▶ _Task goal_
A faithful copy of the data is the goal; set it down exactly, without the images.

=====

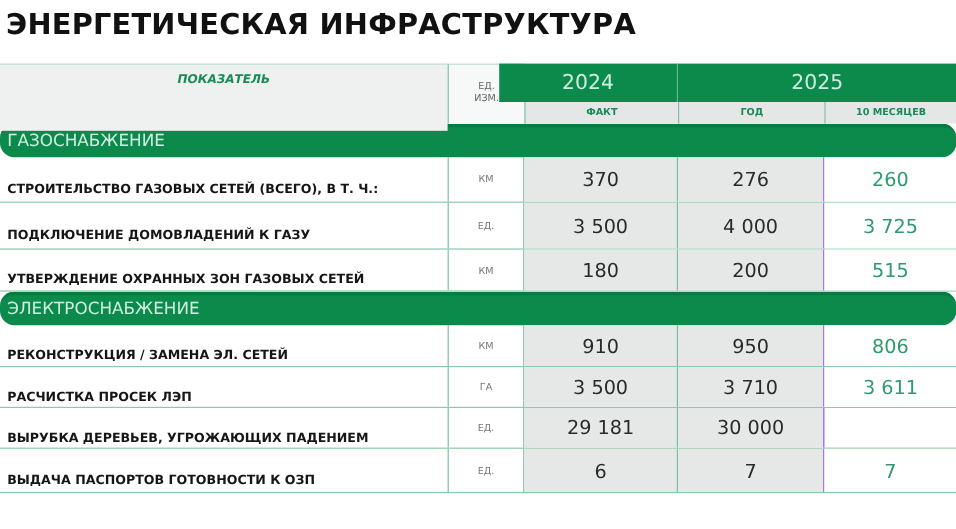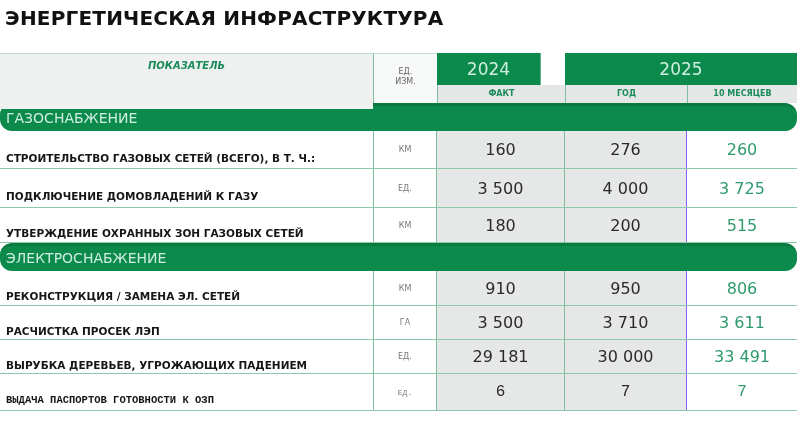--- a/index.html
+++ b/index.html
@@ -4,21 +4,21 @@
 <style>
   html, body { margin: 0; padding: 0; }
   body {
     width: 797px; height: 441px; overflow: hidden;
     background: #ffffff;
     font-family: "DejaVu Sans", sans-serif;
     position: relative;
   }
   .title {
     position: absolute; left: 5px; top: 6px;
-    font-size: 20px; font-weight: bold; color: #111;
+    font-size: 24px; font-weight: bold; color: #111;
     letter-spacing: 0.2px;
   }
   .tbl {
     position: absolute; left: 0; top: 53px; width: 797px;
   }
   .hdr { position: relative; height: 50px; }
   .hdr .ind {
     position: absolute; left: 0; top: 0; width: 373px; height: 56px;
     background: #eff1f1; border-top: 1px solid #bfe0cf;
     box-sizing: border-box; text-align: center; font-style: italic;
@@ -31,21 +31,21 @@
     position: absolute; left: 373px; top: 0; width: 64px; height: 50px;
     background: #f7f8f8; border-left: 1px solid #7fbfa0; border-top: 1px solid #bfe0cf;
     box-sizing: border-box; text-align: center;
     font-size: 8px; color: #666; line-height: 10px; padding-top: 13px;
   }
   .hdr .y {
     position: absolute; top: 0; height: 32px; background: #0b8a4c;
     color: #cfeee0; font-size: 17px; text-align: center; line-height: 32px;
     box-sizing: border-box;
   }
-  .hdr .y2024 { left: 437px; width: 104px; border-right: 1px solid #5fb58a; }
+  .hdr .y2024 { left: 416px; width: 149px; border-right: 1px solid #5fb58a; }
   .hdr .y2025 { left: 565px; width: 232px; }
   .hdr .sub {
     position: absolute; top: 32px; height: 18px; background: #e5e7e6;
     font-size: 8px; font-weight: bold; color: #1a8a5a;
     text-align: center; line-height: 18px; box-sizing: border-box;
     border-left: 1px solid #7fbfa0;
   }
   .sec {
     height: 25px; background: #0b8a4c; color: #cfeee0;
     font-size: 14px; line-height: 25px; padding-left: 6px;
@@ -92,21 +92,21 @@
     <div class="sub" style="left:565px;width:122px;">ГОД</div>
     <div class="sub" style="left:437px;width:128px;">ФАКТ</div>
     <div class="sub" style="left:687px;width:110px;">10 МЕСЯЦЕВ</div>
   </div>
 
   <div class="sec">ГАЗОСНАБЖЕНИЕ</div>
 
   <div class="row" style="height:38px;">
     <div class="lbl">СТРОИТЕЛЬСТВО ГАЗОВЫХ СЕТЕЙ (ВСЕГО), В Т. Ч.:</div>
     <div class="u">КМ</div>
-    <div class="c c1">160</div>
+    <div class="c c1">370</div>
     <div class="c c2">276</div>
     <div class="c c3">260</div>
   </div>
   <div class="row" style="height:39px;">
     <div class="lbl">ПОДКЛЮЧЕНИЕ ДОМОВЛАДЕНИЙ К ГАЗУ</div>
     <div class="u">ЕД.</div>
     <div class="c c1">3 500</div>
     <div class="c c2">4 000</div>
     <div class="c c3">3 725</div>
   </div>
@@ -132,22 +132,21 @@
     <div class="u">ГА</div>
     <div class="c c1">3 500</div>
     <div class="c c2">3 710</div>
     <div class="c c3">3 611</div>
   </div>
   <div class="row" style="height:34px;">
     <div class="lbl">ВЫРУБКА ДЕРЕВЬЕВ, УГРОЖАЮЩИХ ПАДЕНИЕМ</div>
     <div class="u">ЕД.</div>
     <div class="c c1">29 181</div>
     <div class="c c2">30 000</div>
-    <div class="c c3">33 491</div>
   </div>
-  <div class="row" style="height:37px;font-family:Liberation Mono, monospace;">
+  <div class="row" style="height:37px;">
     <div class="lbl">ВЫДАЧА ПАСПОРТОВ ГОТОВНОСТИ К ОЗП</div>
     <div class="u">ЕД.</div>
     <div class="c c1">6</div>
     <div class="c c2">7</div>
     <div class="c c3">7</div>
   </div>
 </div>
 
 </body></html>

=====

▶ _Reply_
--- a/index.html
+++ b/index.html
@@ -4,21 +4,21 @@
 <style>
   html, body { margin: 0; padding: 0; }
   body {
     width: 797px; height: 441px; overflow: hidden;
     background: #ffffff;
     font-family: "DejaVu Sans", sans-serif;
     position: relative;
   }
   .title {
     position: absolute; left: 5px; top: 6px;
-    font-size: 20px; font-weight: bold; color: #111;
+    font-size: 24px; font-weight: bold; color: #111;
     letter-spacing: 0.2px;
   }
   .tbl {
     position: absolute; left: 0; top: 53px; width: 797px;
   }
   .hdr { position: relative; height: 50px; }
   .hdr .ind {
     position: absolute; left: 0; top: 0; width: 373px; height: 56px;
     background: #eff1f1; border-top: 1px solid #bfe0cf;
     box-sizing: border-box; text-align: center; font-style: italic;
@@ -31,21 +31,21 @@
     position: absolute; left: 373px; top: 0; width: 64px; height: 50px;
     background: #f7f8f8; border-left: 1px solid #7fbfa0; border-top: 1px solid #bfe0cf;
     box-sizing: border-box; text-align: center;
     font-size: 8px; color: #666; line-height: 10px; padding-top: 13px;
   }
   .hdr .y {
     position: absolute; top: 0; height: 32px; background: #0b8a4c;
     color: #cfeee0; font-size: 17px; text-align: center; line-height: 32px;
     box-sizing: border-box;
   }
-  .hdr .y2024 { left: 437px; width: 104px; border-right: 1px solid #5fb58a; }
+  .hdr .y2024 { left: 416px; width: 149px; border-right: 1px solid #5fb58a; }
   .hdr .y2025 { left: 565px; width: 232px; }
   .hdr .sub {
     position: absolute; top: 32px; height: 18px; background: #e5e7e6;
     font-size: 8px; font-weight: bold; color: #1a8a5a;
     text-align: center; line-height: 18px; box-sizing: border-box;
     border-left: 1px solid #7fbfa0;
   }
   .sec {
     height: 25px; background: #0b8a4c; color: #cfeee0;
     font-size: 14px; line-height: 25px; padding-left: 6px;
@@ -92,21 +92,21 @@
     <div class="sub" style="left:565px;width:122px;">ГОД</div>
     <div class="sub" style="left:437px;width:128px;">ФАКТ</div>
     <div class="sub" style="left:687px;width:110px;">10 МЕСЯЦЕВ</div>
   </div>
 
   <div class="sec">ГАЗОСНАБЖЕНИЕ</div>
 
   <div class="row" style="height:38px;">
     <div class="lbl">СТРОИТЕЛЬСТВО ГАЗОВЫХ СЕТЕЙ (ВСЕГО), В Т. Ч.:</div>
     <div class="u">КМ</div>
-    <div class="c c1">160</div>
+    <div class="c c1">370</div>
     <div class="c c2">276</div>
     <div class="c c3">260</div>
   </div>
   <div class="row" style="height:39px;">
     <div class="lbl">ПОДКЛЮЧЕНИЕ ДОМОВЛАДЕНИЙ К ГАЗУ</div>
     <div class="u">ЕД.</div>
     <div class="c c1">3 500</div>
     <div class="c c2">4 000</div>
     <div class="c c3">3 725</div>
   </div>
@@ -132,22 +132,21 @@
     <div class="u">ГА</div>
     <div class="c c1">3 500</div>
     <div class="c c2">3 710</div>
     <div class="c c3">3 611</div>
   </div>
   <div class="row" style="height:34px;">
     <div class="lbl">ВЫРУБКА ДЕРЕВЬЕВ, УГРОЖАЮЩИХ ПАДЕНИЕМ</div>
     <div class="u">ЕД.</div>
     <div class="c c1">29 181</div>
     <div class="c c2">30 000</div>
-    <div class="c c3">33 491</div>
   </div>
-  <div class="row" style="height:37px;font-family:Liberation Mono, monospace;">
+  <div class="row" style="height:37px;">
     <div class="lbl">ВЫДАЧА ПАСПОРТОВ ГОТОВНОСТИ К ОЗП</div>
     <div class="u">ЕД.</div>
     <div class="c c1">6</div>
     <div class="c c2">7</div>
     <div class="c c3">7</div>
   </div>
 </div>
 
 </body></html>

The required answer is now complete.